Le grand débat de clôture entre Philippe Varin, Catherine Guillouard, Patrick Pouyanné et Jean-Bernard Lévy a permis de rebondir sur l’ensemble des thèmes de la journée : nécessité de concilier lutte contre le changement climatique et politique industrielle, d’innover, de s’appuyer sur les atouts de l’électricité. Le Président de France Industrie a ainsi rappelé que « produire en France est un moyen de réduire les émissions de CO2 » et plaidé pour une vision d’ensemble des enjeux climatiques de tous les secteurs émetteurs : mobilité, bâtiment, industrie, agriculture. L’exemple des transports a fortement été développé, en particulier avec les objectifs de la RATP de fortement réduire ses consommations et ses émissions d’ici 2024. Sa PDG a en particulier souligné les investissements considérables que représente la conversion de sa flotte de bus, en grande partie vers des véhicules électriques. Le PDG de Total a également rappelé l’orientation de son groupe vers toutes les activités électriques – production, fourniture, services de mobilité – en tant que relais de croissance. Il a néanmoins exprimé des doutes sur la capacité des industriels européens à concurrencer la Chine sur l’industrie des batteries. Le PDG d’EDF a confirmé que l’électricité était un atout de compétitivité pour l’industrie mais a surtout tenu à rappeler que le secteur de l’électricité, lui-même, était une industrie, pourvoyeuse de richesse économique et d’emplois. Il a estimé que, face à l’urgence climatique, « on n’a pas le choix », et mis en avant la nécessité d’investir dans les technologies qui apportent des solutions zéro carbone.
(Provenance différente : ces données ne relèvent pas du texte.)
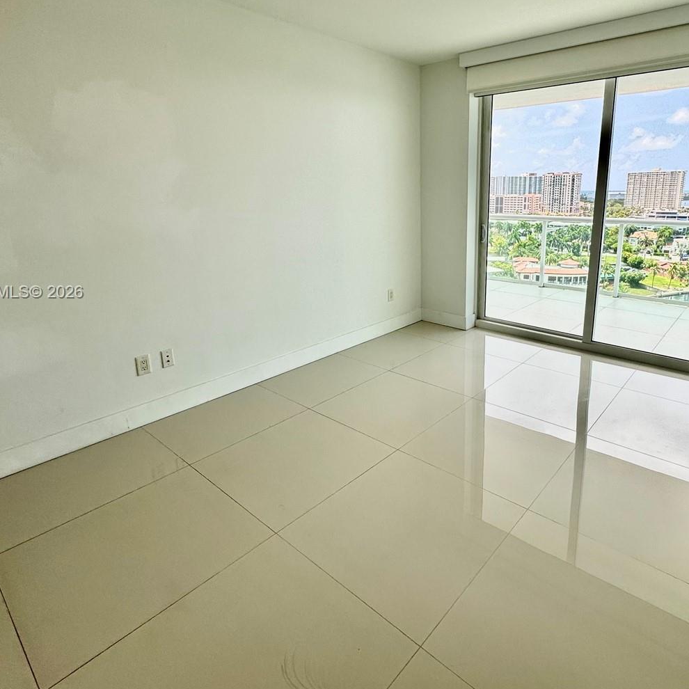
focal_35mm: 20
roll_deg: +0.1
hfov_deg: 73.8
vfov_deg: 74.4
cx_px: 423
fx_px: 450
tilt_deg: -12.8
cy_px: 293
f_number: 2.2
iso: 40
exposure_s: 1/341
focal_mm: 2.22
Tout au long de cette journée, réunissant tous les acteurs du secteur, un mot d’ordre a transpiré : l’électricité doit être un motif de fierté ! Elle fait tourner l’économie, elle est produite en France avec de très faibles émissions de carbone et le système électrique se transforme à un rythme inédit pour jouer un rôle croissant dans l’économie et intégrer les évolutions sociétales. Pour contribuer ainsi à la lutte contre le changement climatique et continuer à créer de la richesse sur nos territoires, elle a besoin de toutes les initiatives, tous les talents, toutes les compétences !
1. La filière électrique est représentée par la FFIE, la FFIEC, le Gimelec, Ignes, l’association Promotelec, le Serce et l’UFE.